Jonathan Skaff, 6.-8. yüzyıllarda Batıtürklerinin yerleşik alanların idaresini daha çok kendi kaynak- larını yaratan yerel yönetimlerle sürdürdükleri görüşündedir. Batı uçtaki Toharistan, Taşkent, Fergane gibi yerler, Türk hanedanı Aşina ailesinin artık yerleşik hayat içinde yaşayan üyelerince idare ediliyordu. Bunların başındaki yöneticiler ise daha çok yerel beyler ve üst tabakanın temsilcileri idi. Batıtürk idaresindeki beyliklerin başındakilere, “elteber” unvanı verildiğini biliyoruz. Yukarıda söz edildiği gibi elteberler Türklerden olduğu gibi, Hoço gibi yerlerde ise mahalli bey ailesinden gelebiliyordu. Ayrıca merkezî idare tarafından atanan “tudunlar”, elteberleri özellikle vergi (tartuk) açısından denetliyorlardı. Mahalli beyin ailesi tarım, ticaret gelirlerini idare ediyor, buralardan elde edilen gelirlerden Batıtürk idaresine belli bir miktar ödüyor, kısacası kendi kaynaklarını kendi üretiyordu. Ticaret yolları üzerinde bulunan beyliklerin geliri daha fazla idi. Bunların yanında Batıtürk idaresinin yerel idareci zümre üzerinde bazı kültürel etkileri veya yaptırımları da görülmektedir. Bu etkiler özellikle giyim kuşam alanında görülürdü. İdareci zümre Türkler gibi ceketlerini sola doğru ilikliyordu; Çinliler ise tam tersi sağa doğru. Öte yandan yerel idarecilerin saç tuvaletlerinde de Türk etkisi vardı. Çinli erkekler bugünkü Daoist rahipler gibi saçlarını tepelerinde toplarken, Türkler tek örgü veya örgüler şeklinde salıveriyorlardı. Batıtürklerine vergi veren yerel bey ailesinde erkek saçlarının Türk usulü olduğu görülüyor. Ancak bu türlü “kültürel” öğeler, halkın giyim kuşamında ve saçlarında yoktu.

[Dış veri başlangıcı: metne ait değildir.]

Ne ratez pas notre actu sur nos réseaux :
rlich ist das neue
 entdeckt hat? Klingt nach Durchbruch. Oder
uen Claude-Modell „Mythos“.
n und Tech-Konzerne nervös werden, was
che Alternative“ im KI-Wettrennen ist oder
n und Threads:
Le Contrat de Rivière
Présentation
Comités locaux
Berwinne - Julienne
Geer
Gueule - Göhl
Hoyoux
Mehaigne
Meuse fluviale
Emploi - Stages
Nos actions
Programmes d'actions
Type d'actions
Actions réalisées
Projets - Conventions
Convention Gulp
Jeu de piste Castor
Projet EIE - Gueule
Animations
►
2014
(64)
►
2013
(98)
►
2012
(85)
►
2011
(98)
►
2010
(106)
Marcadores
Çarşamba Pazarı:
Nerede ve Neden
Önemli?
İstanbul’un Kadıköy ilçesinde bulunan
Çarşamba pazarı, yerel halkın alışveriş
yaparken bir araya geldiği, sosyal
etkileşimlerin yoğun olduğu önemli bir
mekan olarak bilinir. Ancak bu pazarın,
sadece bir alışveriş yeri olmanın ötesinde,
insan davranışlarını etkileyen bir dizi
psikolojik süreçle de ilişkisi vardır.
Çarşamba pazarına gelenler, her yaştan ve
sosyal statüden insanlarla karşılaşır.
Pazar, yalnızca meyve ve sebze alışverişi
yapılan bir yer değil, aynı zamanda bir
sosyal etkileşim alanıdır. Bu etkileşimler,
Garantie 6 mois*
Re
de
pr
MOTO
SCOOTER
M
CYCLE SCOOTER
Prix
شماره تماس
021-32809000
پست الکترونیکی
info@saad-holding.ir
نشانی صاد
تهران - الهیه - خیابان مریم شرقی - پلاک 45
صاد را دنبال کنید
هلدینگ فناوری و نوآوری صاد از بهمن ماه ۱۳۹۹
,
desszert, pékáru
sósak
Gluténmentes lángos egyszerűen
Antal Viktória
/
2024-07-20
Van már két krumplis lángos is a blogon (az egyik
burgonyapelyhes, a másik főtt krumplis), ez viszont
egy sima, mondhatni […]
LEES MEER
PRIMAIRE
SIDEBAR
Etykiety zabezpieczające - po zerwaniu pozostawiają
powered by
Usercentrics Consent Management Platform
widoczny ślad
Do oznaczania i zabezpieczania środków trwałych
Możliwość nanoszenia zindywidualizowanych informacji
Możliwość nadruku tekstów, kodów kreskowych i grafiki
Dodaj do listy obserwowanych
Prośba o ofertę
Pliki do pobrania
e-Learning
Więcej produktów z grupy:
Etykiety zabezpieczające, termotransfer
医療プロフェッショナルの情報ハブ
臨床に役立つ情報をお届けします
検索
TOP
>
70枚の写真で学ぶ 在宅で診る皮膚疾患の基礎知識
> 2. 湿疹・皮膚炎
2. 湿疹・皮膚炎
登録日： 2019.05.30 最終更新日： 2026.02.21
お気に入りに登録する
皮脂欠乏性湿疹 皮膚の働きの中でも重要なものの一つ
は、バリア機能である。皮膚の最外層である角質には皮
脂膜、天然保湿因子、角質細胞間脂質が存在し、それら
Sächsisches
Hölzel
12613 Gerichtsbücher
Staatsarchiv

Batıtürkler yerel halkın idaresini yerel beylerin uhdesinde bırakmıştı. Halk arasında zaman zaman bu tür Batıtürk etkileri görülse de, bunlar bu adetlerin uzun zamandan beri yaygın olarak kullanılmış olması ile ilgili idi.

İşi ehline bırakan Türkler

Bütün bu anlatılanlar bize bazı şeyler hatırlatıyor mu? Osmanlılarda da bu tür bir yerel yönetim usulü yok muydu? Hatta vergiler Anadolu’da da mültezimlere havale edilmiyor muydu? İşin ehli olan kişiyi yerel idareye, vergi toplama erkini sizi temsil edecek mültezime vermek…

İşin esası, bugün aile hayatımızda da sıklıkla gördüğümüz bir “davranış modeli”yle karşımıza çıkıyor: Eğer kardeşlerden biri, anne-babaya ve diğer büyüklere karşı yükümlülüklerini diğerlerinden daha özenle yerine getiriyorsa, diğer kardeşler “o nasılsa yapıyor” diyerek onun yükünü paylaşmaya pek yeltenmez. Ancak idari açıdan bakınca, en büyük oğlan çocuğuna belli sorumluluklar yükleyen kurallar yerine, burada işi ehline bırakmak, ona ve iş yapış tarzına karışmamak eğilimi görülmektedir. Genelde asiller sınıfının olmadığı Türk toplumlarında işi ehline bırakmak göçebe iken de yerleşik iken de en önde gelen bir prensip olmuştur. Tabii burada “işine öyle geldiği için işleri başkasına bırakmak” rahatlığının bulunduğunu da unutmayalım.